Clint Eastwood is not only an actor, that’s just what makes him a legend. He is a director and producer of enormous power and simplicity. Simplicity in a very good way. That’s what makes him almost godlike. I have idolised him since my teens. He’s done some shit, just like everyone else, but I would still buy it on VHS and give it a whirl. His best films as either actor or director (often both) are nothing short of masterpieces and in his boundless wisdom he has decided to offer us another glimpse of his immortality in a new film called ‘The Mule’. It’s the first bit of serious acting he’s done since ‘Gran Torino’ and I cannot wait to see it. He is to films what Miles Davis is to music. And when he comes to pass they should rename Hollywood ‘Eastwood’. Just in case you’ve had your head stuck up your arse for the last 60 years here are 10 films that everyone should have to watch before they’re allowed to do a Clint Eastwood impression.

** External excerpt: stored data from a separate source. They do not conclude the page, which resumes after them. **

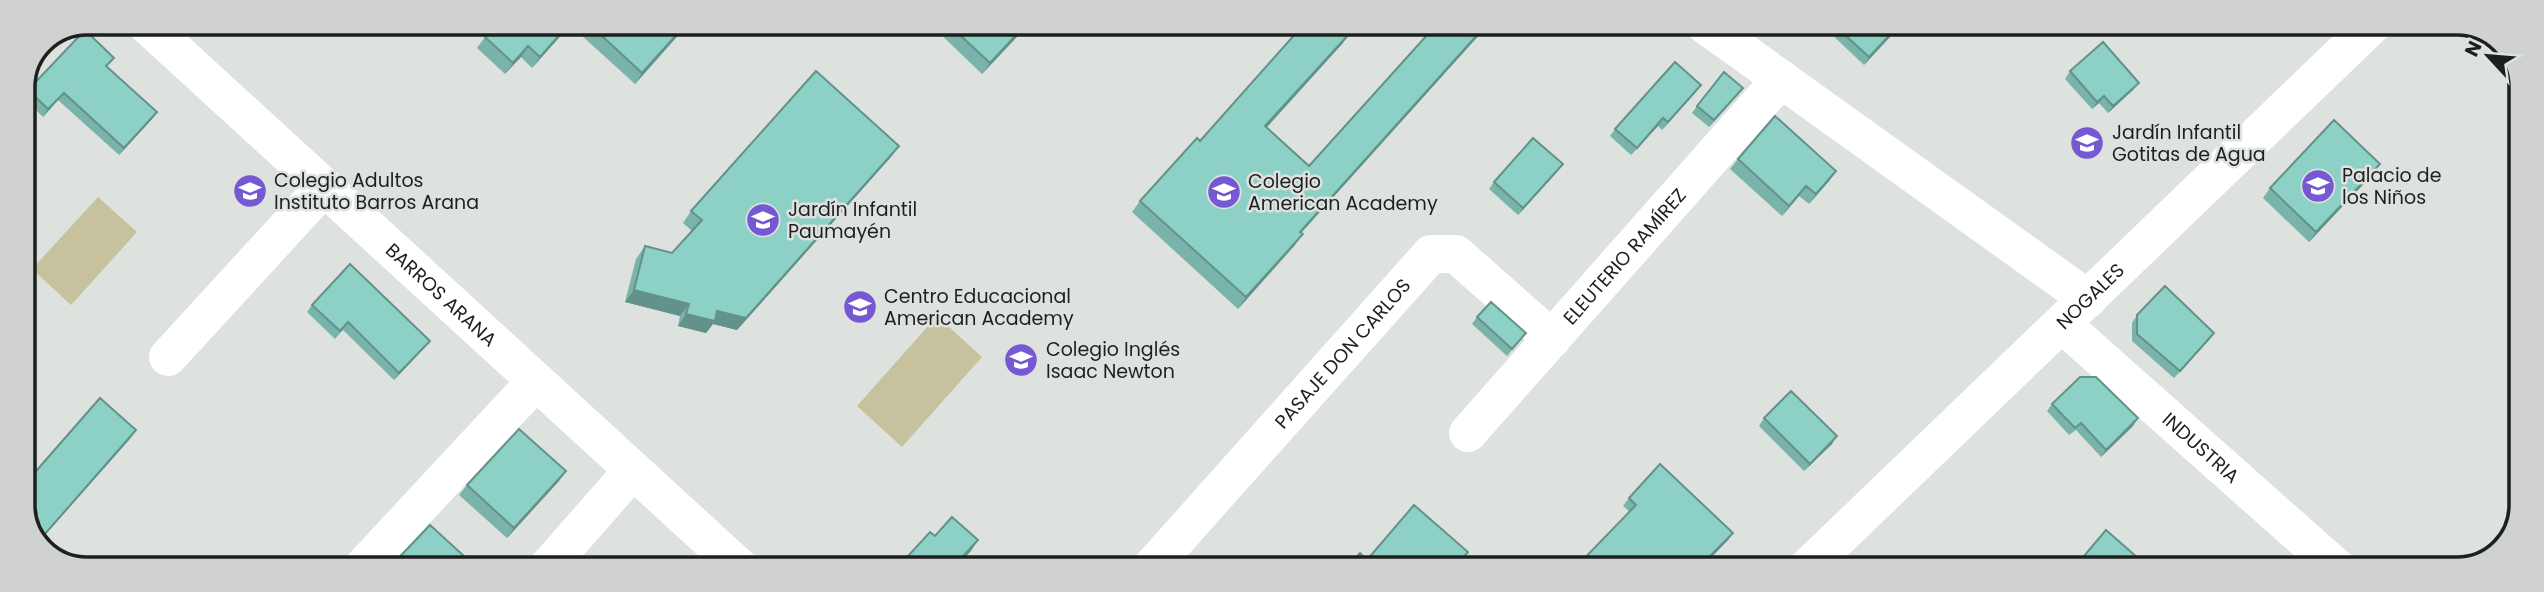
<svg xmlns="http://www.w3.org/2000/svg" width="2544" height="592" viewBox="0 0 2544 592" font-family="Poppins,sans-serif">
<rect width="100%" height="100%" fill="#dee2df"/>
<path fill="#c6c29e" d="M98 197 137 232 71 305 32 269Z
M937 316 982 357 902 447 857 406Z"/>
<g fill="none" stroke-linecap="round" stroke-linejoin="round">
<g stroke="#fff" stroke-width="38">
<path d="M1704 24 2088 299"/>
<path id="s1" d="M2062 324 2338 569"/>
<path d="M168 357 324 187"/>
<path id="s2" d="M1468 433 1781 79"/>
<path d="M362 568 536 381"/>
<path d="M547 568 633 470"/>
<path id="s3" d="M1150 569 1431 254H1456L1552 339"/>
<path id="s4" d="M1806 569 2373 24"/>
</g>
<path stroke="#fff" stroke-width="38" id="s5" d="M145 23 740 568"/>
</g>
<path fill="#79b3a9" d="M496 23H689L635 84 570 25 532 68 521 57 505 74 477 48 485 37 497 24Z
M936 23H1030L982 74 933 27Z
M1305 23H1346L1343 27 1350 33 1342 44 1267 127 1309 166 1489 24 1301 233 1303 234 1294 246 1238 309 1132 212 1140 201 1200 141Z
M1830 24H1902L1864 65 1826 29Z
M107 67 152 119 119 155 58 100 43 117 23 97 28 90Z
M2070 71 2133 90 2108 113 2099 103 2092 109 2065 79Z
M1701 85 1695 93 1662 130 1658 126 1631 155 1610 136 1615 129Z
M1743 88 1709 127 1692 113 1697 106Z
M899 146 890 158 737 330 713 324 706 333 678 326 680 316 625 302 636 259 645 246 672 253 692 231 683 223 691 211Z
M1738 159 1836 171 1829 181 1809 204 1799 196 1782 216 1730 169Z
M2380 164 2373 174 2309 242 2263 198 2270 188Z
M1557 172 1518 215 1489 189 1494 182Z
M312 305 424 348 394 380 343 330 335 339 307 312Z
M2137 315 2214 333 2209 340 2174 378 2132 341V323Z
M1477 317 1526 333 1507 356 1472 324Z
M2052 404 2133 426 2101 457 2076 430 2069 435 2047 411Z
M1764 418 1832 444 1804 471 1759 426Z
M559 481 507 538 459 495 467 485Z
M1629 498 1733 533 1728 540 1700 569H1574L1630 512 1623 506Z
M2084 556 2145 569H2085L2079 563Z"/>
<path fill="#63928a" d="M570 23H572L532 68 540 57Z
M687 23H689L635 84 642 73Z
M1027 23H1030L982 74 990 63Z
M1487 24H1489L1292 243 1300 232Z
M1900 24H1902L1864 65 1869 57Z
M1350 33 1342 44 1257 138 1265 126Z
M528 46 521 57 505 74 513 63Z
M2139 83 2133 90 2108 113 2113 106Z
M1701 85 1695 93 1662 130 1668 122Z
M1743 88 1737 95 1709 127 1714 120Z
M64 93 58 100 43 117 48 109Z
M2104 96 2099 103 2092 109 2097 102Z
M157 112 152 119 119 155 124 148Z
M1663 118 1658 126 1631 155 1637 148Z
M899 146 890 158 737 330 713 324 706 333 678 326 686 314 717 311Z
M1563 164 1557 172 1518 215 1523 208Z
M2380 164 2373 174 2309 242 2316 232Z
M1836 171 1829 181 1809 204 1816 194Z
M1806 186 1799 196 1782 216 1789 206Z
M1303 234 1294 246 1238 309 1246 297Z
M634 290 689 304 680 316 625 302Z
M2214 333 2209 340 2174 378 2180 371Z
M430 341 424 348 394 380 399 373Z
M2138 418 2133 426 2101 457 2106 450Z
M136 430 129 440 37 544V543Z
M1837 436 1832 444 1804 471 1810 464Z
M566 471 559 481 507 538 514 528Z
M1733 533 1728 540 1700 569H1697Z
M978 540 971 551 955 568H952Z"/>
<path fill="#8dd0c5" stroke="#63928a" stroke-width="2" d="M497 23H570L540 57 528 46 513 63 485 37Z
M588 23H687L642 73Z
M947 23H1027L990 63Z
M1305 23H1344L1342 26 1350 33 1265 126 1309 166 1437 24H1487L1300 232 1303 234 1246 297 1140 201 1197 138 1200 141Z
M1833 24H1900L1869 57Z
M85 30 114 58 106 66 157 112 124 148 64 93 48 109 28 90Z
M2103 42 2139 83 2113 106 2104 96 2097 102 2070 71Z
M1675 62 1701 85 1668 122 1663 118 1637 148 1615 129Z
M816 71 899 146 746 318 717 311 715 321 686 314 689 304 634 290 645 246 672 253 702 220 691 211Z
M1724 72 1743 88 1714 120 1697 106Z
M1775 116 1836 171 1816 194 1806 186 1789 206 1738 159Z
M2334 120 2380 164 2316 232 2270 188Z
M1533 138 1563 164 1523 208 1494 182Z
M350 264 430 341 399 373 348 322 340 331 312 305Z
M2165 286 2214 333 2180 371 2137 334V315Z
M1491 302 1526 333 1512 349 1477 317Z
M2080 377H2096L2138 418 2106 450 2081 423 2075 428 2052 404Z
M1791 391 1837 436 1810 464 1764 418Z
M100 398 136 430 37 543 23 513V486Z
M519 429 566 471 514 528 467 485Z
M1660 464 1733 533 1697 569H1574L1636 505 1629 498Z
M1414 505 1468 552 1454 569H1346L1360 553 1367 560Z
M952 517 978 540 952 568H897L930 532 935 536Z
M430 525 476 567 475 568H389Z
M2106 530 2147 566 2145 569H2099L2084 556Z"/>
<defs>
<g id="school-disc" transform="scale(1.75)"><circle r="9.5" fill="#7658d2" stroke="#dee2df"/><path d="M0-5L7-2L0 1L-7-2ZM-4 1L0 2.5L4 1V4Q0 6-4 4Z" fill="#fff"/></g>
</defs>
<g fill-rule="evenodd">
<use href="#school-disc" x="2087" y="143"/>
<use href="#school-disc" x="2318" y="186"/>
<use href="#school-disc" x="250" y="191"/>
<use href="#school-disc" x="1224" y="192"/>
<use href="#school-disc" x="763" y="220"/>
<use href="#school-disc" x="860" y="307"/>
<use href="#school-disc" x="1021" y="360"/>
</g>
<g text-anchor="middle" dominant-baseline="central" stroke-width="5" stroke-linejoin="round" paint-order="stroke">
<g font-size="19" fill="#1e201f" stroke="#dee2df" text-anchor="start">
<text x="2112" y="132">Jardín Infantil<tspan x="2112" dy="22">Gotitas de Agua</tspan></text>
<text x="2342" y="175">Palacio de<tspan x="2342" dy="22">los Niños</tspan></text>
<text x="274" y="180">Colegio Adultos<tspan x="274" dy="22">Instituto Barros Arana</tspan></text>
<text x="1248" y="181">Colegio<tspan x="1248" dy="22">American Academy</tspan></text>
<text x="788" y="209">Jardín Infantil<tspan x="788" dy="22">Paumayén</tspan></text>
<text x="884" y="296">Centro Educacional<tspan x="884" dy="22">American Academy</tspan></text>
<text x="1046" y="349">Colegio Inglés<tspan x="1046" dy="22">Isaac Newton</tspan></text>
</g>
<g font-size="19" fill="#1e201f" stroke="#dee2df">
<text stroke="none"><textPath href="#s2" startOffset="236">ELEUTERIO RAMÍREZ</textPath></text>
<text stroke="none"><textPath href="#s5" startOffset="402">BARROS ARANA</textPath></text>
<text stroke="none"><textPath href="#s4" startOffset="394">NOGALES</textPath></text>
<text stroke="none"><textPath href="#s3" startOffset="289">PASAJE DON CARLOS</textPath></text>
<text stroke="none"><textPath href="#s1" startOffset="186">INDUSTRIA</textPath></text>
</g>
</g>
<path d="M0 0H2544V592H0ZM87 35H2457A52 52 0 0 1 2509 87V505A52 52 0 0 1 2457 557H87A52 52 0 0 1 35 505V87A52 52 0 0 1 87 35Z" fill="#cfd2d0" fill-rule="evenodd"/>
<path fill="none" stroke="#1e201f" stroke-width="3.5" d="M87 35H2457A52 52 0 0 1 2509 87V505A52 52 0 0 1 2457 557H87A52 52 0 0 1 35 505V87A52 52 0 0 1 87 35Z"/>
<g transform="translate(2488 56) rotate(296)" stroke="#dee2df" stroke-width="5" paint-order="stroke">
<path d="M0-5L12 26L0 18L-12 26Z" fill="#1e201f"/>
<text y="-10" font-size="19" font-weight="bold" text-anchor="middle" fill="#1e201f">N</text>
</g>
</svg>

  1. For A Few Dollars More. Not the most famous of the ‘Dollar Trilogy’ but the best and the coolest. It has the funkiest baddies (including, bizarrely, brilliantly, Klaus Kinski) and the best soundtrack. Lee Van Cleef is terrific but it’s always Eastwood’s show. Incidentally, my dad let me stay up very late once to watch The Good, The Bad and The Ugly and that alone should have earned him a knighthood.
  2. Where Eagles Dare. One of the great war movies and one of Richard Burton’s best as well. Eastwood looks like a spring chicken in comparison but still gets himself noticed. Mind you he kills 73 German soldiers along the way so it’s pretty hard not to notice him.
  3. Dirty Harry. The start of a franchise that dipped as soon as the first one finished. Great way to start though. One mustn’t forget that Clint can do funny really well and though the humour in this may be kept on a leash it’s still delivered beautifully. This is where his remarkable 70’s really took off and Dirty Harry confirmed him as a proper star. And to think it was offered to Frank Sinatra.
  4. High Plains Drifter. For me this has the edge on The Outlaw Josey Wales. The intro up to the end of the barber shop scene is spellbinding and this is his first stone cold classic as a director. The Outlaw Josey Wales is still pretty much faultless.
  5. Thunderbolt and Lightfoot. Quirky, funny and blessed with a young Jeff Bridges who seems to make Clint seem suddenly quite old. Beautifully made by Michael Cimino, who then went on to bore the world to death with The Deer Hunter.
  6. The Gauntlet. Not an obvious choice and one of his daftest movies but still a great slug of manly manliness and utterly pointless gunfire. Summed up nicely by this charming little exchange – “Did you find out anything?” “I didn’t find out dick”.
  7. Every Which Way But Loose/Any Which Way You Can. Just plain good fun. I can never decide which one is better. They also serve as a reminder to watch out for Eastwood’s ever present gallery of character actor chums like Geoffrey Lewis, John Quade, Roy Jensen and Bill McKinney: a gang that almost rival Sam Peckinpah’s gallery of rogues.
  8. Heartbreak Ridge. As much a comedy as anything else. Eastwood chose to adopt a gravel scratched, barbed wire rasp for a character both granite grizzled and many times harder than even a particularly robust nail. The short scene where he introduces himself to his new platoon is hilarious.
  9. Unforgiven. If you’ve seen Unforgiven (I would try it at least three times to soak up all its majesty) you’ll know what a towering achievement it really is. I recall Empire magazine giving it 4 stars when it came out. Which is why I haven’t bought Empire magazine for a very long time.
  10. Million Dollar Baby. Without question the most depressing Clint Eastwood film I’ve ever seen. He builds it up and then tears it down. Excellent work though and like Unforgiven was a rare correct decision by the arseholes at ‘The Academy’.
  11. Gran Torino. Because I’m watching it right now and because it’s a great film. Slumdog Millionaire and Danny Boyle won the picture and director Oscar that year. Who won best actor? Sean Penn. It beggars belief.

 

Mere mortals get 10. He gets 11. There are literally dozens more where they came from. He is 88 years old and still at it, which is worth remembering.

Don’t like Clint Eastwood? Your loss. Punk.